Lake is ‘not receiving the protection it needs’
Lough Guitane, near Killarney, supplies about 70,000 people — half the county’s population, including the towns of Killarney and Tralee — and work on a new treatment plant had been due to start last year.
However, according to Kerry County Council, construction may not begin until 2014, subject to Department of Environment approval.
Lough Guitane itself, meanwhile, is being offered for sale for €1.6m by a London-based estate agent on behalf of two unnamed owners, from Tralee and Killarney. A sale would not affect the council’s long-held water abstraction rights, it has been confirmed.
As well as that, a 7,000sq ft home and other buildings, for which planning permission has been granted, around the lake must have state-of-the-art effluent treatment systems.

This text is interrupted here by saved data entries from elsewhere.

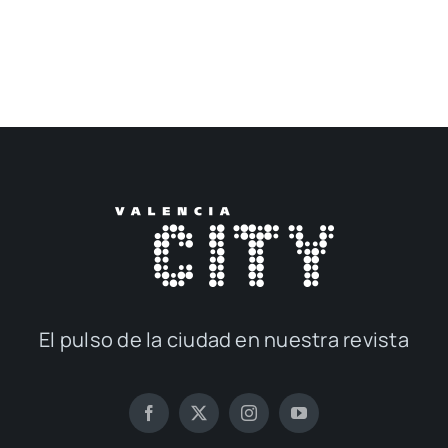
El pul­so de la ciu­dad en nues­tra revis­ta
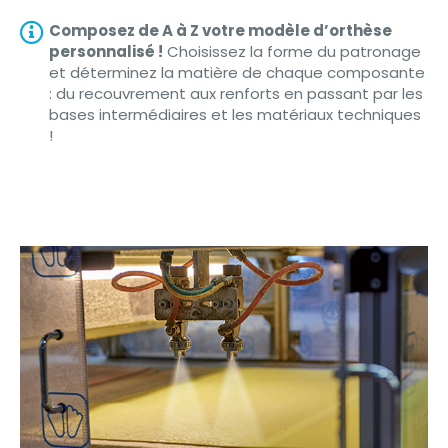
Composez de A à Z votre modèle d’orthèse
personnalisé !
Choisissez la forme du patronage
et déterminez la matière de chaque composante
: du recouvrement aux renforts en passant par les
bases intermédiaires et les matériaux techniques
!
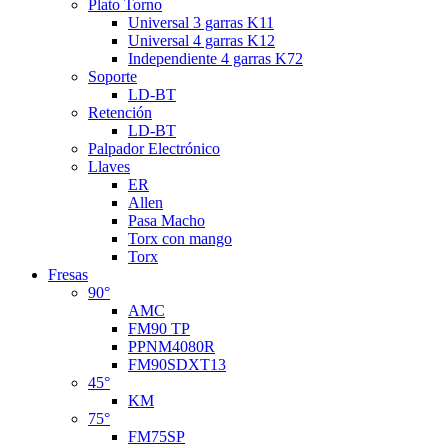
Plato Torno
Universal 3 garras K11
Universal 4 garras K12
Independiente 4 garras K72
Soporte
LD-BT
Retención
LD-BT
Palpador Electrónico
Llaves
ER
Allen
Pasa Macho
Torx con mango
Torx
Fresas
90°
AMC
FM90 TP
PPNM4080R
FM90SDXT13
45°
KM
75°
FM75SP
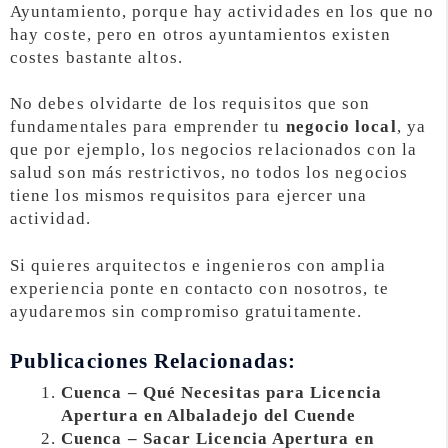
Ayuntamiento, porque hay actividades en los que no
hay coste, pero en otros ayuntamientos existen
costes bastante altos.
No debes olvidarte de los requisitos que son
fundamentales para emprender tu
negocio local
, ya
que por ejemplo, los negocios relacionados con la
salud son más restrictivos, no todos los negocios
tiene los mismos requisitos para ejercer una
actividad.
Si quieres arquitectos e ingenieros con amplia
experiencia ponte en contacto con nosotros, te
ayudaremos sin compromiso gratuitamente.
Publicaciones Relacionadas:
Cuenca – Qué Necesitas para Licencia
Apertura en Albaladejo del Cuende
Cuenca – Sacar Licencia Apertura en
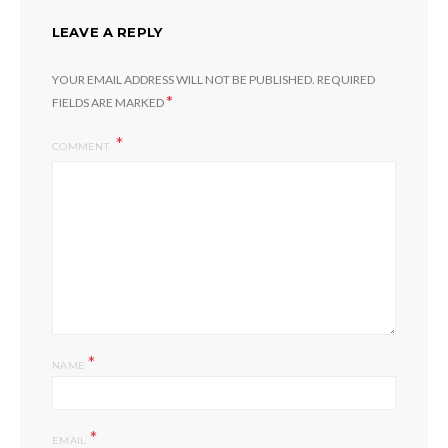
LEAVE A REPLY
YOUR EMAIL ADDRESS WILL NOT BE PUBLISHED.
REQUIRED
*
FIELDS ARE MARKED
COMMENT
*
NAME
*
EMAIL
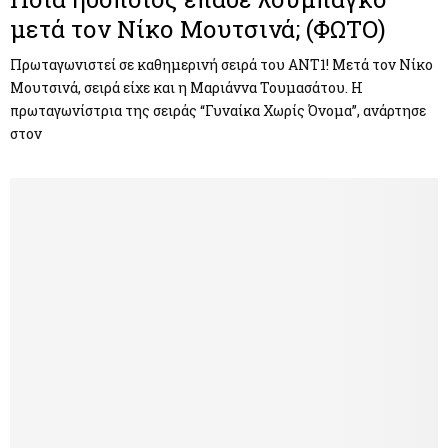
μετά τον Νίκο Μουτσινά; (ΦΩΤΟ)
Πρωταγωνιστεί σε καθημερινή σειρά του ANT1! Μετά τον Νίκο
Μουτσινά, σειρά είχε και η Μαριάννα Τουμασάτου. Η
πρωταγωνίστρια της σειράς “Γυναίκα Χωρίς Όνομα”, ανάρτησε
στον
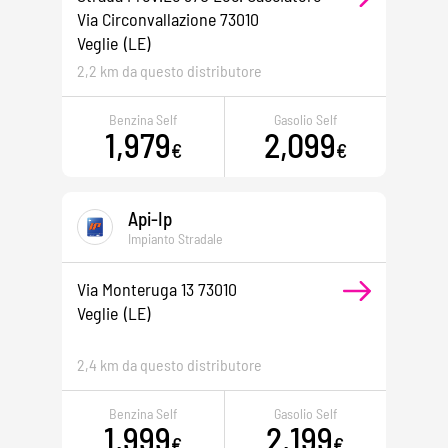
Via Circonvallazione 73010
Veglie
(LE)
2,2 km da questo distributore
Benzina Self
Gasolio Self
1,979
2,099
€
€
Api-Ip
Impianto Stradale
Via Monteruga 13 73010
Veglie
(LE)
2,4 km da questo distributore
Benzina Self
Gasolio Self
1,999
2,199
€
€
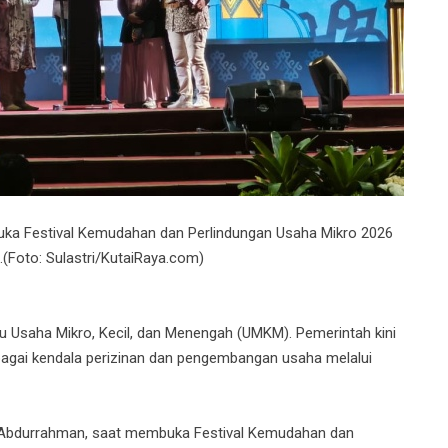
a Festival Kemudahan dan Perlindungan Usaha Mikro 2026
(Foto: Sulastri/KutaiRaya.com)
u Usaha Mikro, Kecil, dan Menengah (UMKM). Pemerintah kini
agai kendala perizinan dan pengembangan usaha melalui
 Abdurrahman, saat membuka Festival Kemudahan dan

Cllr Donal Grady (Ind) stressed the urgency of providing a new treatment plant.
“I would have great concern about Lough Guitane as the lake is not getting the protection it should be getting,” he said.
“We’re talking about liquid gold here, but it is not being protected enough.”

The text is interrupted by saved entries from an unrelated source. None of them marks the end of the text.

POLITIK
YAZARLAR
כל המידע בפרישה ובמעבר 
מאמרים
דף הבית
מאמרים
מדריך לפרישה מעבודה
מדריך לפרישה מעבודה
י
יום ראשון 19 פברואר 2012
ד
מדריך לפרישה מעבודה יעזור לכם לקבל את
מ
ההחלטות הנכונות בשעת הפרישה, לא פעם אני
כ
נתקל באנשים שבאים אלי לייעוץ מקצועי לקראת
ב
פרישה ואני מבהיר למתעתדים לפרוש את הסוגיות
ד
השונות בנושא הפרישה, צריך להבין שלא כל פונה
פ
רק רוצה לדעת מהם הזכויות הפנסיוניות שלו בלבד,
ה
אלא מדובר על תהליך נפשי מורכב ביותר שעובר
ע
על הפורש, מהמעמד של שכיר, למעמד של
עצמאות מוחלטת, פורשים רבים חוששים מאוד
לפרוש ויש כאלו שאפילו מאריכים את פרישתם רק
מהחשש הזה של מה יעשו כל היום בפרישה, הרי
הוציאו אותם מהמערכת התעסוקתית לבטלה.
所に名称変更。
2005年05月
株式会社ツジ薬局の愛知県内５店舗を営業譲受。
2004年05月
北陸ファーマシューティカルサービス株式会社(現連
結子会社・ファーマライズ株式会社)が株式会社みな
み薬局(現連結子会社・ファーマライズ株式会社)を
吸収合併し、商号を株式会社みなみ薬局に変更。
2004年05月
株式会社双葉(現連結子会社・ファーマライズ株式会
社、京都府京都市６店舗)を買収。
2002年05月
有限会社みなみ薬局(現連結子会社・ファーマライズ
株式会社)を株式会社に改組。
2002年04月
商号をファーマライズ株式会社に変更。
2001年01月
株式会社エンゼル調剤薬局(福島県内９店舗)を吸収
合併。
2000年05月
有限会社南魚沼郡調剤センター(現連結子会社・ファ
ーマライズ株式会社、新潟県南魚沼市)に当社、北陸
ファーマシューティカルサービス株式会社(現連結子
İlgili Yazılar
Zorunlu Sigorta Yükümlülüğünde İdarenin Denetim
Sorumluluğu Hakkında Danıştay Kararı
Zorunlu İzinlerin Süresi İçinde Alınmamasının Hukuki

Mr Grady, who raised the issue at this week’s Killarney Town Council meeting, said the water supply from Lough Guitane should be brought up to EPA and European standards before any water charges are imposed.
He said the county council had previously received letters from the EPA saying the water was not up to required standards.

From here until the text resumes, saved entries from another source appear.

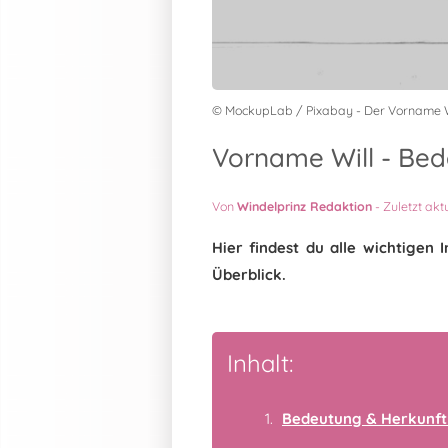
© MockupLab / Pixabay - Der Vorname W
Vorname Will - Bed
Von
Windelprinz Redaktion
-
Zuletzt akt
Hier findest du alle wichtige
Überblick.
Inhalt:
Bedeutung & Herkunft 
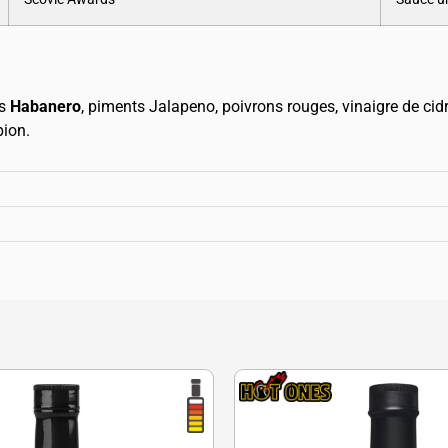
ts
Habanero
, piments Jalapeno, poivrons rouges, vinaigre de cid
pion.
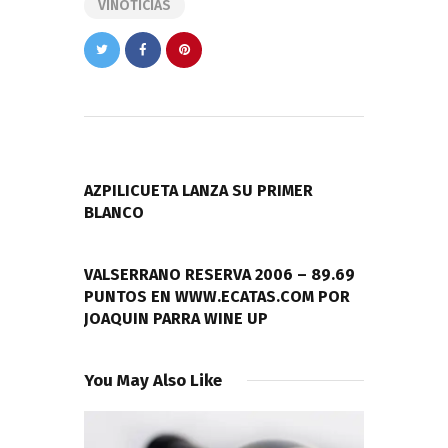
VINOTICIAS
Navegación
de
PREVIOUS POST
entradas
AZPILICUETA LANZA SU PRIMER
BLANCO
NEXT POST
VALSERRANO RESERVA 2006 – 89.69
PUNTOS EN WWW.ECATAS.COM POR
JOAQUIN PARRA WINE UP
You May Also Like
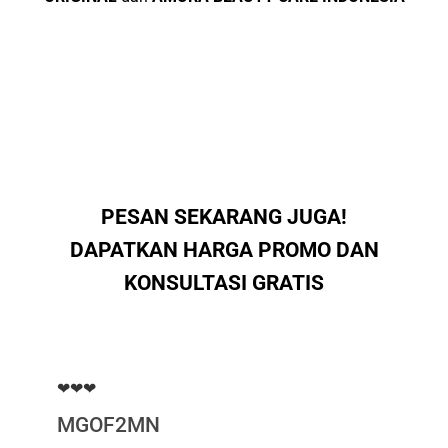
PESAN SEKARANG JUGA!
DAPATKAN HARGA PROMO DAN
KONSULTASI GRATIS
❤❤❤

An outbreak of cryptosporidium, as happened in Galway in 2007, would have disastrous consequences for Killarney and for tourism, Mr Grady warned.
The county council said the current water treatment at the late was limited to chlorination, fluoridation, and acidic correction, but a full water-treatment plant, as recommended by the EPA, had been proposed.
Estimated to cost €22.73m, the plant is included in the 2010-13 water services investment programme. The planning process has been completed for the facility, which would be on an 11-acre site.
Contract documents will be sent to the Department of the Environment next month, and construction could start in 2014, the council said.